RESEARCH THE LOCAL MARKET

Learn everything you can about the market your shopping in. What are the schools like? How close is the local hospital? Is there a local police station or sub-station? Also look at the floor plans of surrounding homes. How many bed/baths? Whats the average price in the area? What are the prices of the last homes sold in the area? Etc…Etc.

As the man said…it is all about location.

Most investors think location is the second most critical thing in the investment next to price. Truth be told…it is only critical if you are looking for a long term residence/renter scenario. If you can make a great profit on an ugly house in a less then great area. It may out shine the “perfect condo” by the beach.

FIX AND FLIP AND FORECLOSURES

In the case of a fix and flip and sometimes a foreclosure. It is the job of the investor to factor in the repair costs. A keen eye can save you lots of money in a very short time. (Not to mention a good understanding of home repair work)

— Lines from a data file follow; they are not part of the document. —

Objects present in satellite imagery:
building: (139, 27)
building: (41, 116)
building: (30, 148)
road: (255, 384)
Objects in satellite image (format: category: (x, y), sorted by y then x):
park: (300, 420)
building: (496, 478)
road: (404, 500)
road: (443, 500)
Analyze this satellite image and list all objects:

Fixer properties are a treasure trove to a savvy investor. If you have a good eye for details and can spot maintance problems you can make a nice return on your investment. Things like a bad roof, poor plumbing or a bad foundation can be very costly to repair. Once you have an idea of what youre looking at for repair cost, do yourself a favor and add a little buffer say 5%…just to be safe.

Understand the ZONE

Zoning provides an opportunity to put the property to a higher or better use and is an area many investors ignore. Higher and better use means that the owner is getting the most out of the land. For example, if a lot is zoned for three units but contains a single lot, then it is not getting its highest and best use. Or if a lot is zoned commercial, yet there’s a three unit residential building sitting on it, it is not getting its best and highest use, like a business or a store.

Understand that a single use zoned property is always cheaper than a multi use.

Classic zoning “no-no’s” are garages converted to bedrooms. Non-permitted granny flats and detached garages.